Henry Walter Bellew’s A Grammar of the Pukkhto Or Pukshto Language (1867) has examples of phrases, and dialogues, where you can learn to ask, “What has become of my sword? I don’t see it. I put in under the bed before I went to sleep” ( Tura mi tsa shwa? Na e winam. Chi la udah na wum, ma e tar kata landi ikkhi da ) or even “Don’t shoot at the people, fire your matchlocks above their heads”.

Then there is GG Rogers’ Colloquial Nepali , whose 2006 reprint’s cover page says that it “is not run-of-the-mill tourist handbook.
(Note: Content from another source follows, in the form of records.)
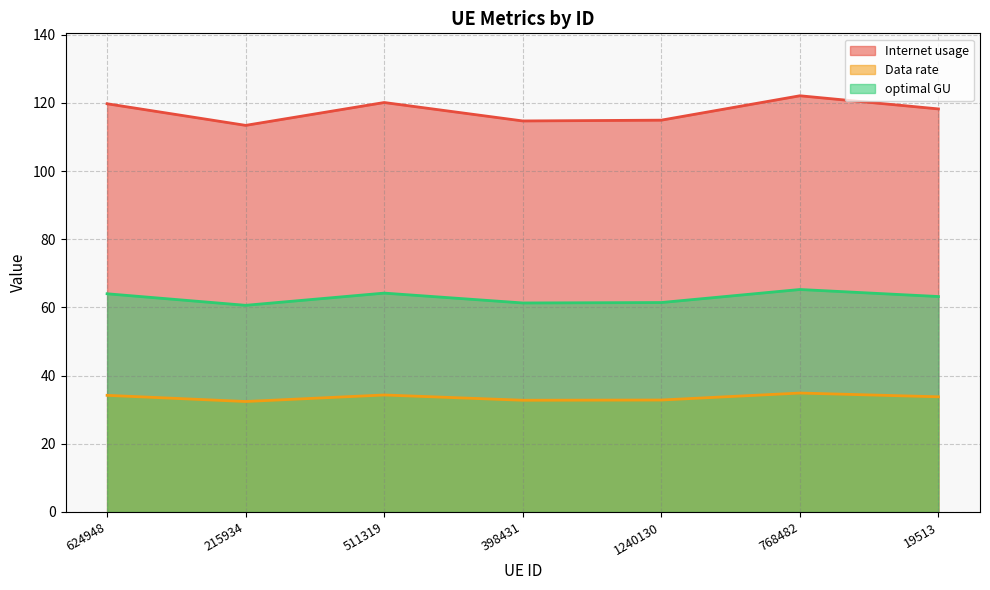

How many interior local peaks does the Internet usage series have?

2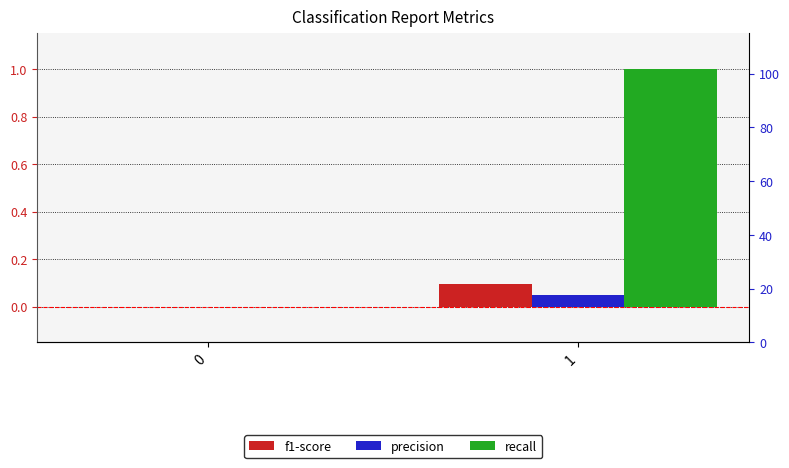

Does the chart contain any negative values?

No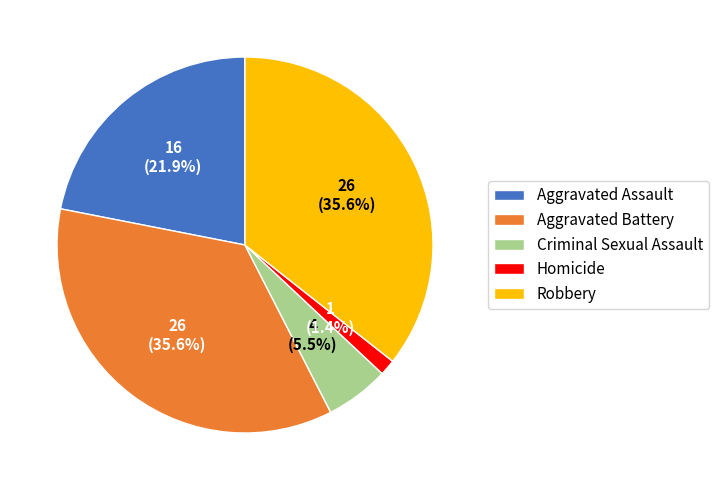

What portion of the pie excludes Homicide?

98.6%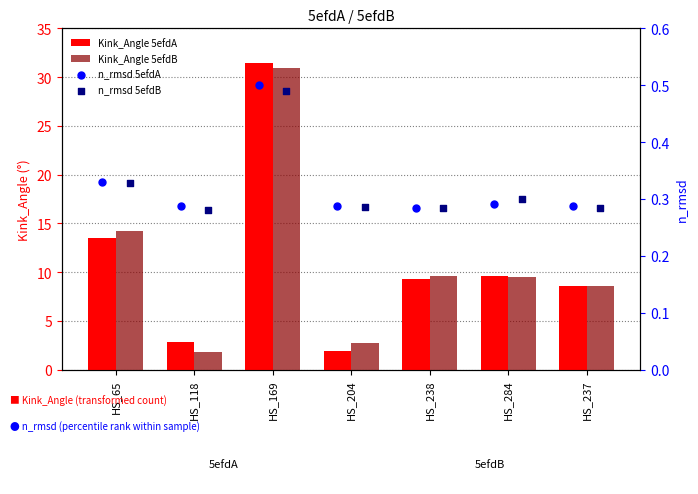

Which series reaches the maximum Y coordinate?

Kink_Angle 5efdA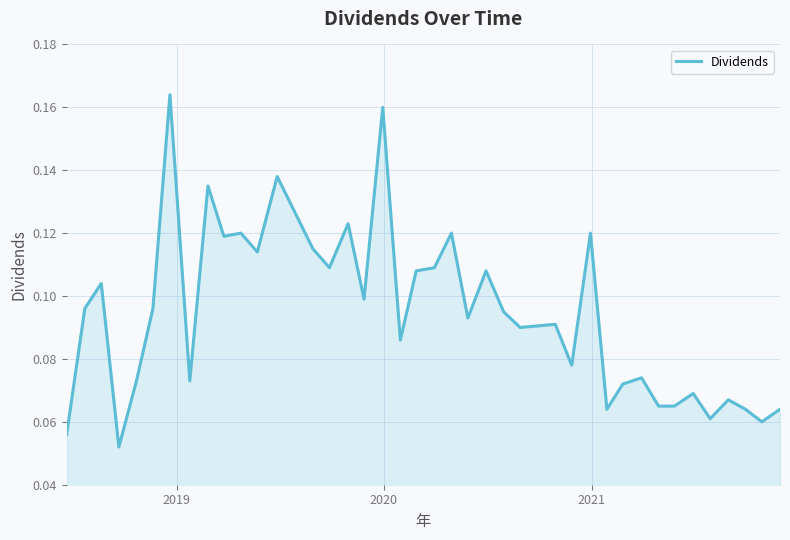

Does the chart display data point markers on the line(s)?

No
It teaches you how to communicate with anyone, anywhere in Nepal”. I happened to pick it up before leaving for an assignment in Kathmandu when the protests against then King Gyanendra were picking pace — thankfully, I forgot it to pack it.
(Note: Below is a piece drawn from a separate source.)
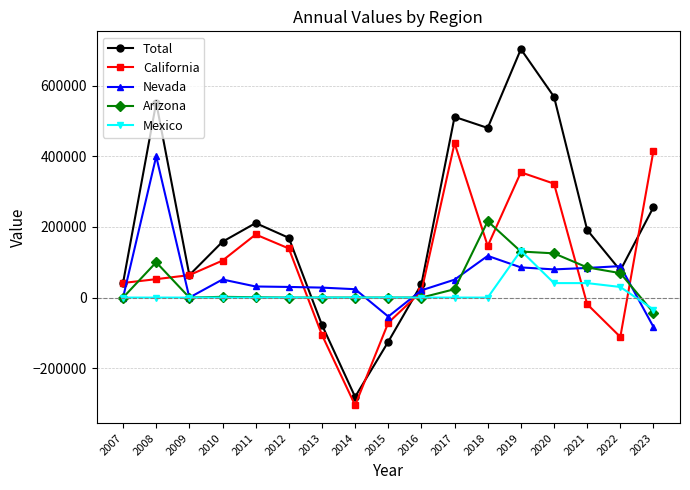

Which category has the highest value in the Arizona series?

2018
For, in it, sample phrases, mostly in the imperative tone, include “Our soldiers will beat the Japanese”, “Fall in, in lines of 10 men each”, “No 7 Platoon is advancing”, “Has the General Sahab arrived yet?” and so on — understandable when we learn Lt Col Rogers, who wrote the book in 1950, was the Nepali Instructor with the Gurkha Brigade during World War II.
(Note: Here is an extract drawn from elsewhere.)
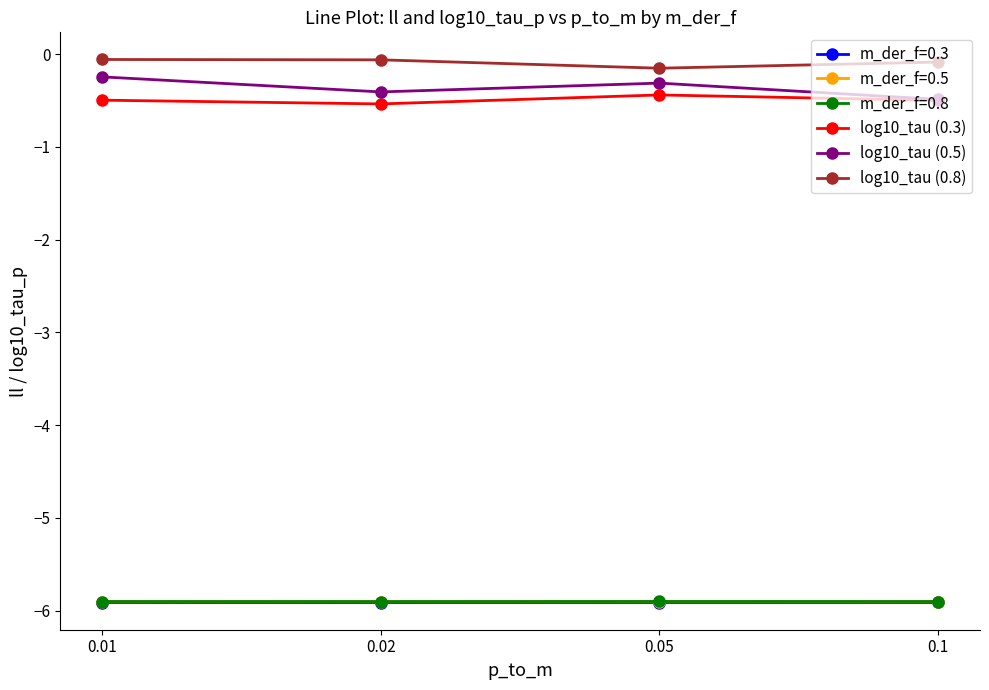

What is the value of the m_der_f=0.5 point at the 3rd from the left?

-5.9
Then there is Pedro Carolino’s English as She is Spoke (1883 in English, originally in the 1850s). Fluent only in his tongue, he reportedly compiled this English phrasebook with the help of a Portuguese-French phrasebook and a French-English dictionary, thus presenting what should be “Is the road safe?” as “Is sure the road?” and the like.

We can also find compliments: “This girl have a beauty edge” or maybe “He is valuable his weight’s gold”, as well as puzzlement: “I am confused all yours civilities”, despair: “I dead myself in envy to see her”, and advice: “Take out the live coals with the hand of the cat”, among others.

Carolino’s spirit lived in the Correctly English Society of Shanghai, which produced How to Correctly English in Hundred Day (1934), “prepared for the Chinese young man who wishes to served for the foreign firm”.

Jerome K Jerome also deals with this aspect in his Three Men on a Bummel (1900), the lesser-known sequel to his Three Men in a Boat (1889), in which the trio are planning a bicycling trip through the (then) German Empire. His friend George picks up a phrase-book intended for German tourists to England and proposes that they use it the other way round on their travels.

Jerome is sceptical, noting “its longest chapter being devoted to conversation in a railway carriage, among, apparently, a compartment load of quarrelsome and ill-mannered lunatics” and he feels “some educated idiot, misunderstanding seven languages, would appear to go about writing these books for the misinformation and false guidance of modern Europe”.

However, they resolve to try it out and hilarity ensues, when they use sentences from it with a coachman, a boot-seller and in a hat shop, but “comparing views in the train, we agreed that we had lost the game by two points to one; and George, who was evidently disappointed, threw the book out of the window”.

That’s what we should do with them — if they didn’t offer some of us much merriment.